For unknown reasons, from early in his career, Thomas salted his biographical comments with "wee porkies." Whether viewed as conceits or deceits, his hijinx reach a zenith of sorts in the 1924 edition of Who's Who In America wherein Thomas updated his entry to include the publication of The Unadjusted Girl (Thomas 1923), and to change his mailing address to The University of Chicago where he informed readers that he was still a faculty member. With the exception of a brief vacation in Chicago during 1922, Thomas had lived in New York City since the autumn following his dismissal from the University of Chicago in 1918.
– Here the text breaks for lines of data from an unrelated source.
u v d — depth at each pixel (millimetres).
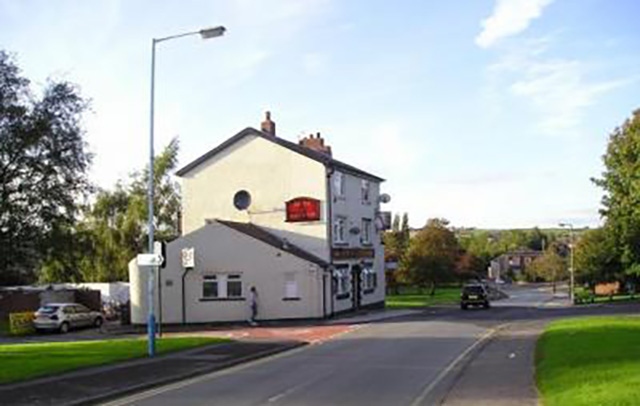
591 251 75312
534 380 17875
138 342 30906
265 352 26453
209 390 18141
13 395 17219
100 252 66188
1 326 49250
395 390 17219
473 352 24984
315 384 18594
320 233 48250
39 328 44094
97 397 16969
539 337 28656
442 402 15180
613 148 54844
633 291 77062
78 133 47438
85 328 46438
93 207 67688
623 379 14773
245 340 31250
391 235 85188
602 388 13891
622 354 19500
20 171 46094
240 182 49906
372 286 56312
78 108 50312
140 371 21359
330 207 48812
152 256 25250
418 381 18656
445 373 20078
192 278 45312
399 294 86750
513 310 52938
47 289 55719
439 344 28156
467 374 19453
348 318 45594
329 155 55469
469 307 56469
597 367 17094
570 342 23734
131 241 68125
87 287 57156
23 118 45656
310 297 44688
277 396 16781
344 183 51844
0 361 23781
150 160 26344
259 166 49594
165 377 20141
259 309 44938
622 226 55375
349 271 51250
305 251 48250
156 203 69938
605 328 28750
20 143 45094
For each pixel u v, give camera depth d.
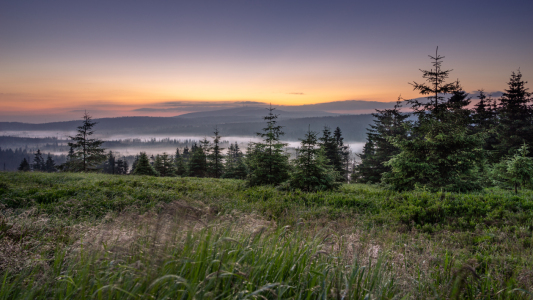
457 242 6.25
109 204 8.85
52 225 4.62
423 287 2.80
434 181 13.66
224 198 10.86
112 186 12.95
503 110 35.22
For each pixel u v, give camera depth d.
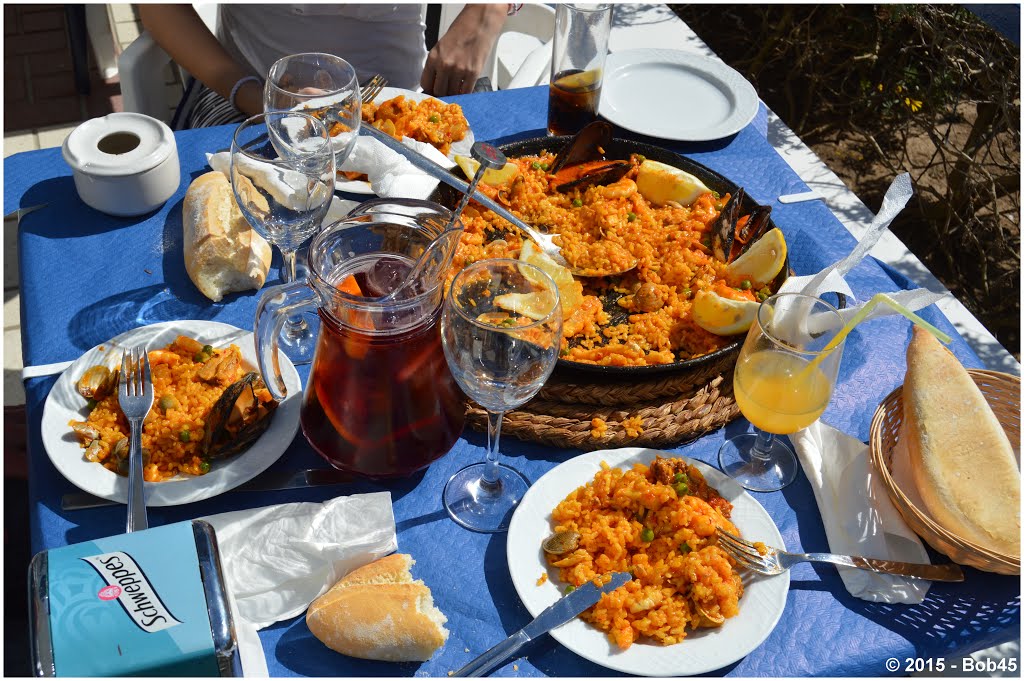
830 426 1.08
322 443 0.96
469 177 1.35
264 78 1.95
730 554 0.90
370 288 0.97
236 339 1.10
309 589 0.88
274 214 1.06
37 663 0.65
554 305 0.84
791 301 0.99
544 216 1.34
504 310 0.92
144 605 0.68
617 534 0.92
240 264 1.20
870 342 1.23
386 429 0.93
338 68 1.48
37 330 1.16
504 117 1.64
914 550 0.96
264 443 0.99
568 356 1.11
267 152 1.23
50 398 1.00
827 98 3.17
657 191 1.37
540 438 1.05
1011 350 2.46
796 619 0.90
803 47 3.08
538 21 2.34
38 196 1.38
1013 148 2.69
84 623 0.67
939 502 0.94
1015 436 1.06
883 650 0.88
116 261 1.28
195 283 1.21
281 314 0.87
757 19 3.36
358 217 0.93
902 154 3.00
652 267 1.25
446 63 1.93
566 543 0.90
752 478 1.04
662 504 0.93
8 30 3.29
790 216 1.46
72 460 0.95
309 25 1.92
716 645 0.84
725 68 1.71
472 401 1.08
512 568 0.89
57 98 3.00
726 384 1.12
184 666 0.67
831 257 1.37
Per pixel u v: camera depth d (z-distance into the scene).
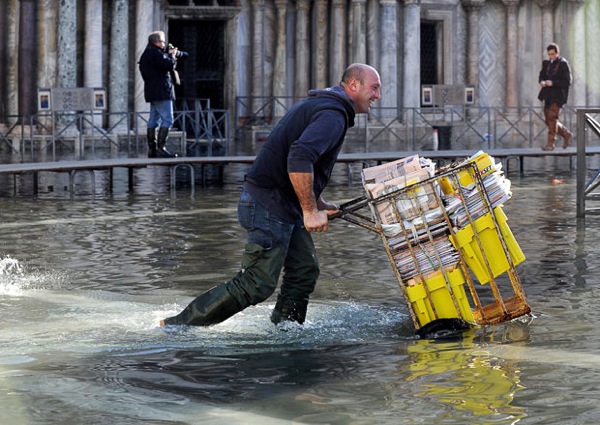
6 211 14.74
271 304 8.36
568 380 5.91
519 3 36.38
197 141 26.48
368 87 7.55
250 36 32.41
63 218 13.98
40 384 5.93
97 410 5.43
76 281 9.38
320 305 8.30
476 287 8.98
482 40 36.22
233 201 16.22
Such scraps of "information" seem to have no other purpose than frustrating future commentators on his life and work. From a less paranoid perspective, the stories can be viewed as tales told by a man unsure of his place in the world creating one for his audience. However fanciful the stories may be, we have tried to integrate them into our commentaries. Each provides a perspective on "Thomas's Thomas," the persona he wanted others to know.

As historiographical standards have improved within the behavioral sciences, the challenges of teasing the truth from the tales has surfaced on several occasions. The earliest example that we know of was preserved by James Bennett's chronicle of oral histories as a research tool in criminology. He began his chapter on Thomas by sharing with a strange exchange with one of his informants. Concerned by discrepancies between two versions of the origin of Thomas's use of personal correspondence in The Polish Peasant in Europe and America, one prepared by Thomas and published in 1977 (Thomas 1928/1973), the other reported in Morris Janowitz's "Introduction" to W. I Thomas on Social Organization and Social Personality (Janowitz 1966:xxiv), Bennett wrote to one of the few surviving "Chicago" sociologists who has routinely been treated as a "reliable source"  on the period: Everett Hughes. This is what Hughes had to say: "Thomas was a great raconteur. He loved telling stories about himself as well as about others. He didn't tell them always the same way" (E. C. Hughes quoted in Bennett 1981: 123).

We don't know if Bennett found Hughes response as disturbing as we did, but  consider what Hughes said: a) stories told by Thomas were known to be internally inconsistent, and b) people who were aware that the stories were inconsistent repeated them. Put more bluntly, Thomas lied and his audience knew he lied. To make matters worse, the vast bulk of what has appeared in print about Thomas is based on those lies. Bennett's particular problem — the discrepancies between two accounts of The Polish Peasant ó was a good case in point. Janowitz was familiar with both versions of the story; he chose to reproduce the more preposterous of the two. That would suggest what amounts to a micro-culture of mendacity surrounding Thomas and his contributions to "Chicago Sociology."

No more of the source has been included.